We need to understand what the difference is between a transform node and a shape node to become junior riggers. Here I set up a couple of examples of what is what and why its connected that way.
7. Cleaning Up An Outline.
Yes, people! We need to stay tighty if we want to succeed as riggers! This small lecture is a bit about why we try to stay clean in the outliner and how to approach making a logical and neat hierarchy that not only we can read but also others who might have to work on our rigs.
8. Global Control.
What is a global control and how should it drive the rest of the rig. Things to think about when building an overall control to decide the direction of our character.
9. Adding skin.
Here we go over the basics of the skinning tool. What the different settings means and the very basics of solid settings. Its important that you know what is going on in this menu because the rest of your skinning time on your character will depend on it. Imagine how much time you could save if you just knew this tool a little better?
10. Modelling the body.
We continue talking about basic modelling tools. Sometimes we need to do blendshapes or model low poly cages in higher end rigs so its important to have a solid understanding of the basis modelling layout inside of Maya. We will not go too far in depth but we will talk about some grounding principals.
11. Spine Controls and joints.
Setting up the spine and the spine joints. Things to think about and how to approach a spine layout is important essentials to a good character rig. It might be a simple FK spine but there are plenty of things that can be done create a solid spine.
12. Object Space.
So we need to understand how a parent relationship works its building a bit on top of what we talk about in the control creation lecture. Here we go a bit deeper and talk more about how it can be used to our advantage to know how parent space works and correlates with Maya's environment.
13. Placing controllers.
There are a ton of ways to approach rigging and here a different technique is applied to place controllers.
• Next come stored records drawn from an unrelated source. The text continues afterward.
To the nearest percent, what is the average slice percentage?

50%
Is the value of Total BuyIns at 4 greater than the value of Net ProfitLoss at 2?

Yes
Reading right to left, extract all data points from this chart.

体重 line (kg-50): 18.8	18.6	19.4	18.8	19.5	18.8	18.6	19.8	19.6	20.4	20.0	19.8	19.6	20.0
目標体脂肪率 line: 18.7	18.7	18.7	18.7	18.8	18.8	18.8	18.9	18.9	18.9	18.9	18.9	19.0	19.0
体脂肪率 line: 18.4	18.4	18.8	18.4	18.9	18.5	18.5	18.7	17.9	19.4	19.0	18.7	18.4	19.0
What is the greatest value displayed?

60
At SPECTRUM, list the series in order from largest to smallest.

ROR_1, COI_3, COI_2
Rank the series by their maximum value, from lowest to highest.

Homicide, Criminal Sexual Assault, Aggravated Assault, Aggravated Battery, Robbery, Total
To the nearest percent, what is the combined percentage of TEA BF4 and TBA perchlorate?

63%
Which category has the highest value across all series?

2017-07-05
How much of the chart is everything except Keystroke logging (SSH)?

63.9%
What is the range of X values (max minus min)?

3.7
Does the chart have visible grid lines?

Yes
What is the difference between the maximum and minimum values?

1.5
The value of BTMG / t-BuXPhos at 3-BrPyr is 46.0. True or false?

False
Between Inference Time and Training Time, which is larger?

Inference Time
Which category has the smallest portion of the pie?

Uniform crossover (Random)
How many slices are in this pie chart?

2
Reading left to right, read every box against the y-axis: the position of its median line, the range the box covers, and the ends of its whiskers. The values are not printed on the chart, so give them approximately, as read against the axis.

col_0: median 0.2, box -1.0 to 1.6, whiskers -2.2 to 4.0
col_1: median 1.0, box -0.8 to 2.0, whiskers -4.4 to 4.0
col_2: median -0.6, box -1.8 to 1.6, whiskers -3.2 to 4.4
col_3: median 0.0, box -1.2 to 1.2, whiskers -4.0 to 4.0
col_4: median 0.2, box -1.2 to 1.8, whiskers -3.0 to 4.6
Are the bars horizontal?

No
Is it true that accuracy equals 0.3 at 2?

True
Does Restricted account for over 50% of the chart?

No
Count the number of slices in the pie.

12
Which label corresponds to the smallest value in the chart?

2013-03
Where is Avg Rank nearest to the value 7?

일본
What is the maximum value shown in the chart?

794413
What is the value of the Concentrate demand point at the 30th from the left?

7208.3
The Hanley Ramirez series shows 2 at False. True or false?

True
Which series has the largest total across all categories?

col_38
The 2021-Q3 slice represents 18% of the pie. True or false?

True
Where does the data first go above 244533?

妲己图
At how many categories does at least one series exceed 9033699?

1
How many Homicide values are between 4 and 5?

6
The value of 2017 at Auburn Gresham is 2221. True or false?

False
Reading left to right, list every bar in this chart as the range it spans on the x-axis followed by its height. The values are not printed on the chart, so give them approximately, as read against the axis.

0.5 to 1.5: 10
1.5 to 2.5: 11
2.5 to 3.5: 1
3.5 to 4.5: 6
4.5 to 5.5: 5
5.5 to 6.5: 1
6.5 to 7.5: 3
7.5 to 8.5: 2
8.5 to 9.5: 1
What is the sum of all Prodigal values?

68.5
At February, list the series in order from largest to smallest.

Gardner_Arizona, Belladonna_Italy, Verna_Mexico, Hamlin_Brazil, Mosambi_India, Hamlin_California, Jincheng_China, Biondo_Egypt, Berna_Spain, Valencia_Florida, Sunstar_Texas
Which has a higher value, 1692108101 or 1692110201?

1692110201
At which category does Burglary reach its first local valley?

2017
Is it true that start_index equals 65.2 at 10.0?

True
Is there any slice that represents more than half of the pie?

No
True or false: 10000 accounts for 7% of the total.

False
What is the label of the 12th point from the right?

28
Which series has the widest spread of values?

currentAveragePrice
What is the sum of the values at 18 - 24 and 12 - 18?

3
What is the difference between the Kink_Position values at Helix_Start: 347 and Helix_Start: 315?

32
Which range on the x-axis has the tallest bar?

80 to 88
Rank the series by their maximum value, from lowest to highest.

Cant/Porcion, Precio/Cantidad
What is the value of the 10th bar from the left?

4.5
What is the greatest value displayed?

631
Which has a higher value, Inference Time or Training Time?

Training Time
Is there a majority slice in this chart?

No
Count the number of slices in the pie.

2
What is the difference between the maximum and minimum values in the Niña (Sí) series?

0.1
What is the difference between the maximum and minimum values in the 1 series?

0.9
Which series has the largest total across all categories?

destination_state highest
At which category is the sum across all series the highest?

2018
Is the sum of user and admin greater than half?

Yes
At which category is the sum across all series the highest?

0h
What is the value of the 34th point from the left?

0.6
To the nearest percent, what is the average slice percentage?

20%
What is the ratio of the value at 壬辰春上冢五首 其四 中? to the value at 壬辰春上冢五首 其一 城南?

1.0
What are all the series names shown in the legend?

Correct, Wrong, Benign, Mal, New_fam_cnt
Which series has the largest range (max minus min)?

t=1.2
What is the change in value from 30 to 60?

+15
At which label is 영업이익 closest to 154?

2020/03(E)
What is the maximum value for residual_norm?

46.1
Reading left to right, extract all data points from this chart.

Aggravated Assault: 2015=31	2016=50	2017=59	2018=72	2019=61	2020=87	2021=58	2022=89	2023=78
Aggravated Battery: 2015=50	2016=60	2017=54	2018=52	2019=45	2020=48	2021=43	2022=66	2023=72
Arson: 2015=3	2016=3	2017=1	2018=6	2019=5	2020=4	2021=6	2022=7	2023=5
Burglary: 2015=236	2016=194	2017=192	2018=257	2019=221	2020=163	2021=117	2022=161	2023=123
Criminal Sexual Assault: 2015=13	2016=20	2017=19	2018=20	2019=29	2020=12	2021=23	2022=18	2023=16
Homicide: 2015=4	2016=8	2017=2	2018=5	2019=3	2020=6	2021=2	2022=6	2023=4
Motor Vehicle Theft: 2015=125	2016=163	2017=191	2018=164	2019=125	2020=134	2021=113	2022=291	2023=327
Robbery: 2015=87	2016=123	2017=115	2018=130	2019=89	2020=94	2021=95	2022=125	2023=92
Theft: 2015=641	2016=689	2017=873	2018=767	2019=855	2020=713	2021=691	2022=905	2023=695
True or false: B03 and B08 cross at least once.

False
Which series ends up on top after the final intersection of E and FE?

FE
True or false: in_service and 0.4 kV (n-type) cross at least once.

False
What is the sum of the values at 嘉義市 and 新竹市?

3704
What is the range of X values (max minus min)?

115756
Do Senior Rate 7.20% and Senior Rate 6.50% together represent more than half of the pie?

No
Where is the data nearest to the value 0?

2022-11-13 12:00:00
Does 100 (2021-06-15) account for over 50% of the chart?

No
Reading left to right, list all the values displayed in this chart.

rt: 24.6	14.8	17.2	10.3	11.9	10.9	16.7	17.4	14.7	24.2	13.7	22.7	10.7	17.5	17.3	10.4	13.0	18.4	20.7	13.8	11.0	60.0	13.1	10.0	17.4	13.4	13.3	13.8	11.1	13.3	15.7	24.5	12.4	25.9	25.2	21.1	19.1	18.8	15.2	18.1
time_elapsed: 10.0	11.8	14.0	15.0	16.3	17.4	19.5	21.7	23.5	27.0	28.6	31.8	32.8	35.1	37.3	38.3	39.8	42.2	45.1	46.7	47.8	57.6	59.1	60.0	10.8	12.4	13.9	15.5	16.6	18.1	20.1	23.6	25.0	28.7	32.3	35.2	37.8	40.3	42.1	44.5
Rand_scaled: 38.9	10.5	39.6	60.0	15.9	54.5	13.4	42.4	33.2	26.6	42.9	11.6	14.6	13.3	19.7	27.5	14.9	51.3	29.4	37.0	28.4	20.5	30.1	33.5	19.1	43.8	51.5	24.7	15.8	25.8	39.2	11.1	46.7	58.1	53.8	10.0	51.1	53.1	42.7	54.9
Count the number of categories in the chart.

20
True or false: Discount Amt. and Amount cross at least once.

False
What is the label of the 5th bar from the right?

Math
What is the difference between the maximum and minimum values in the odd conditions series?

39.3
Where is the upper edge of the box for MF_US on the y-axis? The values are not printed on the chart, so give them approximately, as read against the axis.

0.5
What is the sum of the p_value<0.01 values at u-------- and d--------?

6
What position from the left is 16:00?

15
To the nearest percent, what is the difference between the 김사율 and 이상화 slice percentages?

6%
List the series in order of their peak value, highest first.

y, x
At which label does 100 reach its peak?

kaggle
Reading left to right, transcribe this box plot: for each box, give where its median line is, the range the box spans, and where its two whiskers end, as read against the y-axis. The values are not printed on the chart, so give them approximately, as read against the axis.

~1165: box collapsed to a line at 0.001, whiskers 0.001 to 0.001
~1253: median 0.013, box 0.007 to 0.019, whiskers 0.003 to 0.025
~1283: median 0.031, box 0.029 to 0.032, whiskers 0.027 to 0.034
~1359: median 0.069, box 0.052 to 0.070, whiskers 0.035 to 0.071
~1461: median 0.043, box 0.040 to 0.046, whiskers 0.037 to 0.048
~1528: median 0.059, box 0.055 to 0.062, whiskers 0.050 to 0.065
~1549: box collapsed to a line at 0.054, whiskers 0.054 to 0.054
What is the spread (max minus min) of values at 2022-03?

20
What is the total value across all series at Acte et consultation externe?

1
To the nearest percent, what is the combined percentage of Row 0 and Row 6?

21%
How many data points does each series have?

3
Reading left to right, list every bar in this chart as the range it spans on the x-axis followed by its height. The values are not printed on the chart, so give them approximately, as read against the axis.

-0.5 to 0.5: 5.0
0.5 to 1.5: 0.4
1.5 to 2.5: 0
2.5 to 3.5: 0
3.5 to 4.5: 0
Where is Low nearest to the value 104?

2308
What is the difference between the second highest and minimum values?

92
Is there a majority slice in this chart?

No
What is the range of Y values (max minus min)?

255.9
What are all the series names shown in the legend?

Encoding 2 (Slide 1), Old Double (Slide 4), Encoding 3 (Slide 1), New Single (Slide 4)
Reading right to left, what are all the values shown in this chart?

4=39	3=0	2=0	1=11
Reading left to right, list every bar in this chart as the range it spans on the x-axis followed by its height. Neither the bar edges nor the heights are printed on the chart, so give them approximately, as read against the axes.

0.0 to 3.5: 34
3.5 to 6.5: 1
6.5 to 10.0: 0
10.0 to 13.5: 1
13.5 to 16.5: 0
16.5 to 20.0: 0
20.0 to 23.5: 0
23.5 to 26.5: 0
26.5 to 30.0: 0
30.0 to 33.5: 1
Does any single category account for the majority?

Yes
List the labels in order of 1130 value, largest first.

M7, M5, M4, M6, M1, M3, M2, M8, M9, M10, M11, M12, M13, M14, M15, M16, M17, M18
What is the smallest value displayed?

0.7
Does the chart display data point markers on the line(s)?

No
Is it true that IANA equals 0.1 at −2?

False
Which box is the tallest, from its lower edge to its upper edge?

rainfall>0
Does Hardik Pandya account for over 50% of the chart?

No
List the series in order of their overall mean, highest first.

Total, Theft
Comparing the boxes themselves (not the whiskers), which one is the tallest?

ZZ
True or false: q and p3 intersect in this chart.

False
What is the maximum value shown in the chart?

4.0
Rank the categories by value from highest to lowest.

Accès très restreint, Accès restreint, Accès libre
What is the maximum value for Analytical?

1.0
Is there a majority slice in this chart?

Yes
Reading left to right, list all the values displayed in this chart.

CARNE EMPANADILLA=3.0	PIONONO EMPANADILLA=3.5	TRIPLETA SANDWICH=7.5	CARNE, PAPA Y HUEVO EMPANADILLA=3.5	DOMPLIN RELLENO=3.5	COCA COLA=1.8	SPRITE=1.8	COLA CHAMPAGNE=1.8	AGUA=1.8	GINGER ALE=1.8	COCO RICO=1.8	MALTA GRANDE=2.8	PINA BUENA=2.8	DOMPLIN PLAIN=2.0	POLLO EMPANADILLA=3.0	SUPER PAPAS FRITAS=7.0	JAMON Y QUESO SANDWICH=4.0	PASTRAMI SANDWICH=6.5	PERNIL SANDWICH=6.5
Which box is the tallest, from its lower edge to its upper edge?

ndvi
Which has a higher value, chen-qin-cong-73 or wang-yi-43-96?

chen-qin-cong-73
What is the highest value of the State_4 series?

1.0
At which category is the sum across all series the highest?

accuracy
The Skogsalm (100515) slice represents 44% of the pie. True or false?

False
Its important to find ways you are comfortable with but at the same time does not cost you too many hassles.
14. Parent Constraints.
This lecture is solely about parent constraints and how they work. These types of constraints are some of the most used terms in Maya. Nothing is ever understood in Maya Rigging in a couple of minutes so make sure to watch this lecture a couple of times!
Example of Lecture:
15. Finish FK spine.
Wrapping up the FK spine. It took some time but try to build it on your own afterwards and you will see its only a few seconds of work really because you know what you have learned at this point.
16. Creating the right leg.
Basically I show how I move things from one side to the other. What to reuse and what to get rid of. There are plenty of things we can use again when coping over our leg but also things we need to clean out and delete to keep our outline clean for dirt.
17. Modelling A Foot.
Making the foot model builds on top of the modelling techniques we previously have learned. You can at this point use the model there is provided in the course but it is advised you try to make yourself so you can use the knowledge for later use if you decide to try and make a full character.
18. Orienting Joints.
While this lecture was origionally one of the first in the 20 Essentials Series it was moved further down so that we have seen how easy rigging actually is. We are going to take a step backwards and redo some of our work. We need to understand one of the most practical parts of rigging which is joint orientation. Why we need it and how powerful the joints inside of Maya are. Rebuilding the leg itself will be fast and easy because we understand whats going on.
19. Setting Up Foot-rolls.
What is a foot-roll setup? How to approach it and what is mostly needed when you want to just get your animators started. Understand need to have over nice to have in a rig and see how easy it is to start simple and make a small upgrade to the setup.
20. Custom Attributes.
What are they? Where to add them? What to connect them to and why. Its not just building a custom attribute. Its about making it visible for the animators and logical named. You can call an attribute what ever you want but lets talk think about it from the people who are going to use it, side.